[Items from a dataset]
----------------

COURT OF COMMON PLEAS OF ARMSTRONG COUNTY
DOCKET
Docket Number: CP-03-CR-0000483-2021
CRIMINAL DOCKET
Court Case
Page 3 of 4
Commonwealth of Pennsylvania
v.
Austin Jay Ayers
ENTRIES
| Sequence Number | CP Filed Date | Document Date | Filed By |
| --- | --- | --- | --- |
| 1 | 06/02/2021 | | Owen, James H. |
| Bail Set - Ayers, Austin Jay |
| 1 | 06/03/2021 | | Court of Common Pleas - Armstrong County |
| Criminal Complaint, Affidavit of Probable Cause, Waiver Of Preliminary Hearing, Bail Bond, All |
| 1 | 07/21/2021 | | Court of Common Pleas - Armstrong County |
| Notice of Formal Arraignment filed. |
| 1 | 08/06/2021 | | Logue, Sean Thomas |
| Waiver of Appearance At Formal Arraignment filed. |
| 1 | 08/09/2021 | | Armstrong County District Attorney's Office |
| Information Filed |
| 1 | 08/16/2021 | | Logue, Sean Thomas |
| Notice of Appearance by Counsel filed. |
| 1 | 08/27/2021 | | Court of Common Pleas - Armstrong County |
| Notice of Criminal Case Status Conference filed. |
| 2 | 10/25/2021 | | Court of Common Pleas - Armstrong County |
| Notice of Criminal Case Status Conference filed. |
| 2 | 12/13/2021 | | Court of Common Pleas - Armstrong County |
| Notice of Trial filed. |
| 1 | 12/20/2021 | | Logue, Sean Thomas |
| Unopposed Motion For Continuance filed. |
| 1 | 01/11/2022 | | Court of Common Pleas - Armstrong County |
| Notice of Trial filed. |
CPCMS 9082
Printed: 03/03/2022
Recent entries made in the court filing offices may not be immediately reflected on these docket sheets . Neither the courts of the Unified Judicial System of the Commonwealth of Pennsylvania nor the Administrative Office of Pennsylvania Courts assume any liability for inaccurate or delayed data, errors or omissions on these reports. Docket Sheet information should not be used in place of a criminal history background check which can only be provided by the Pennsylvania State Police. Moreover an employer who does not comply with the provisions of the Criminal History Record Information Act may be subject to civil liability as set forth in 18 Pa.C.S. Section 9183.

----------------

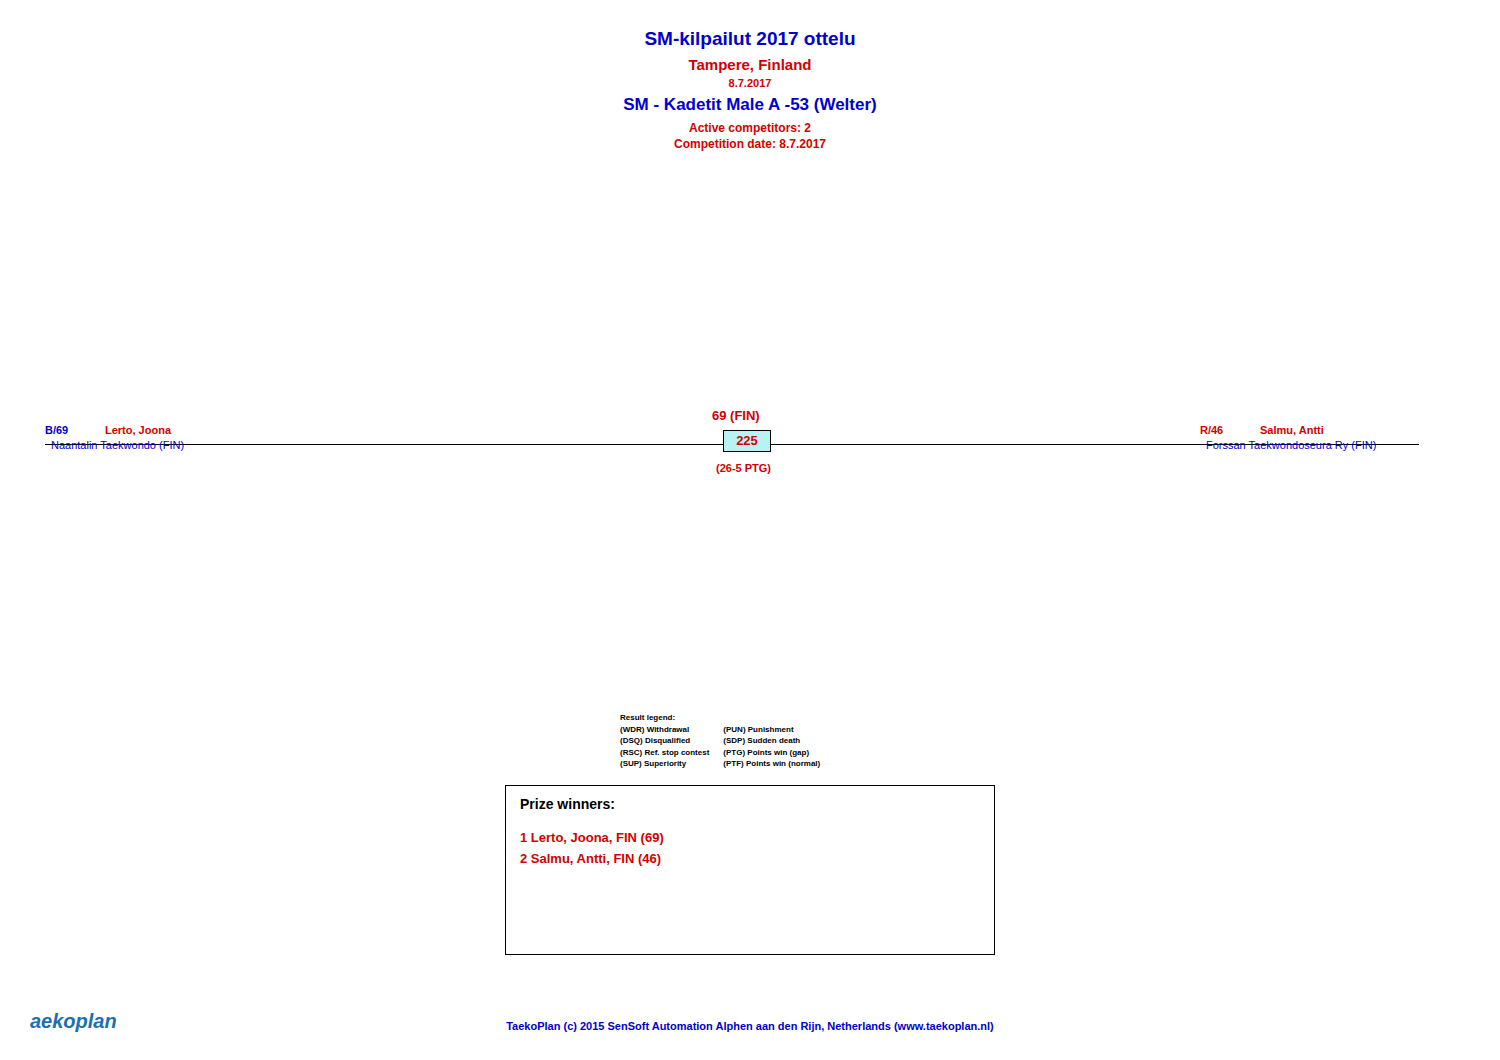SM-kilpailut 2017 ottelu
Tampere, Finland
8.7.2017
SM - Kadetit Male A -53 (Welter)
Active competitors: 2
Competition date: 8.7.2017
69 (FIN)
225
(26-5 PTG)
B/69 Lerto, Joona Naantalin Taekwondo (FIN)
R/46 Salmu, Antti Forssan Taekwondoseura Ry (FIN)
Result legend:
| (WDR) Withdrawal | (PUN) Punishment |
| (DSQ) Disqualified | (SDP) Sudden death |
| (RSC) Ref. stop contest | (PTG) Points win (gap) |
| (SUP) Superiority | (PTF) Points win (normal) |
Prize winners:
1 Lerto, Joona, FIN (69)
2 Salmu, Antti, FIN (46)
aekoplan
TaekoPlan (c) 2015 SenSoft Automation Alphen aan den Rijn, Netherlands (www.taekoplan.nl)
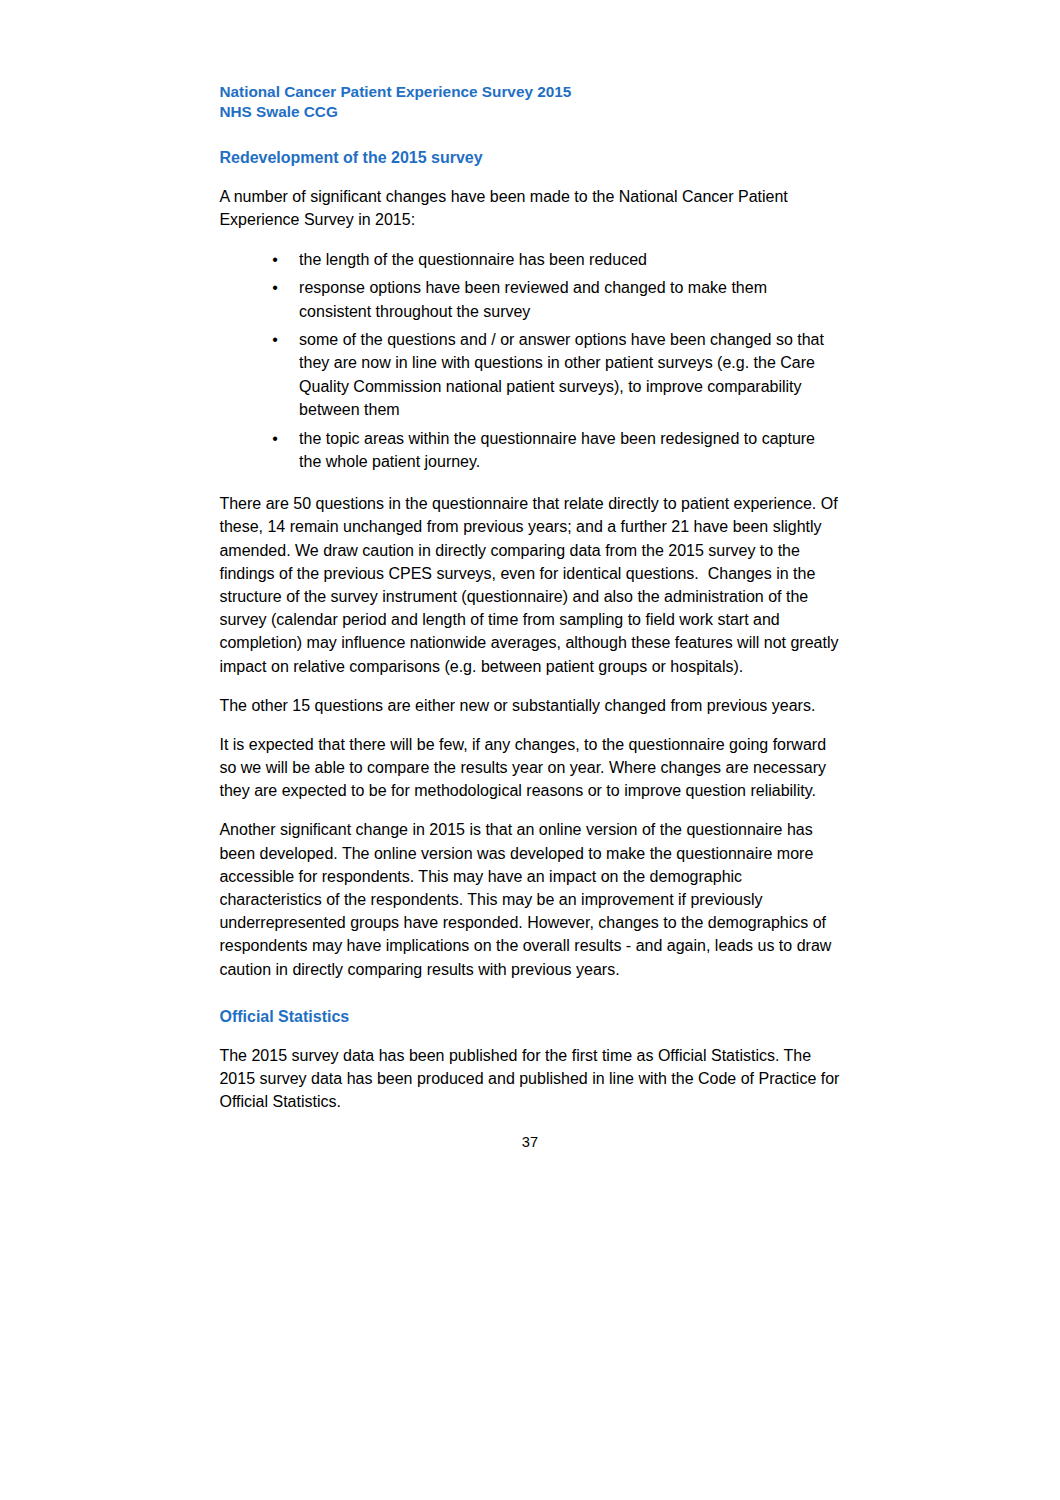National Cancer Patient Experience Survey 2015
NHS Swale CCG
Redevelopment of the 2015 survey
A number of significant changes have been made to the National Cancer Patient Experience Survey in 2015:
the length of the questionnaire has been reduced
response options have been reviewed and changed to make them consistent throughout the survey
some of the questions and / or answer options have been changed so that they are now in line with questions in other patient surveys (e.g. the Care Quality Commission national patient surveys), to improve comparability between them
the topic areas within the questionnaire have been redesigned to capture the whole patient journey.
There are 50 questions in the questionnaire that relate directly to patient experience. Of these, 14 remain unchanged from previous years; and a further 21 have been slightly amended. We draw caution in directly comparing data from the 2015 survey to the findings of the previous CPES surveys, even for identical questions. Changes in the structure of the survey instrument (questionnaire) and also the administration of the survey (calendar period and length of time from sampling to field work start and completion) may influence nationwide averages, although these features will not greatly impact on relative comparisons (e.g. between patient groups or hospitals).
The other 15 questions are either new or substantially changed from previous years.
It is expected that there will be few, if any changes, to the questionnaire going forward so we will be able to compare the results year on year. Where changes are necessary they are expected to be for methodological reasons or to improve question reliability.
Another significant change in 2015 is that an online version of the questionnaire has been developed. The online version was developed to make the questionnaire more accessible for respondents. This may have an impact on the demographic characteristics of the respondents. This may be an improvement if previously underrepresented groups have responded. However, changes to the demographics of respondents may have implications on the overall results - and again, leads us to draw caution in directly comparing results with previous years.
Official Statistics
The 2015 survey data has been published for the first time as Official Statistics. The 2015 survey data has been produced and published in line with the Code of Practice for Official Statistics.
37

----------------

- [What is required]
Reproduce the lines of the entries above from the one with "1 | 08/27/2021" to the one with "Continuance filed. |", both included, exactly and without any other line.

- [Reply to the task]
| 1 | 08/27/2021 | | Court of Common Pleas - Armstrong County |
| Notice of Criminal Case Status Conference filed. |
| 2 | 10/25/2021 | | Court of Common Pleas - Armstrong County |
| Notice of Criminal Case Status Conference filed. |
| 2 | 12/13/2021 | | Court of Common Pleas - Armstrong County |
| Notice of Trial filed. |
| 1 | 12/20/2021 | | Logue, Sean Thomas |
| Unopposed Motion For Continuance filed. |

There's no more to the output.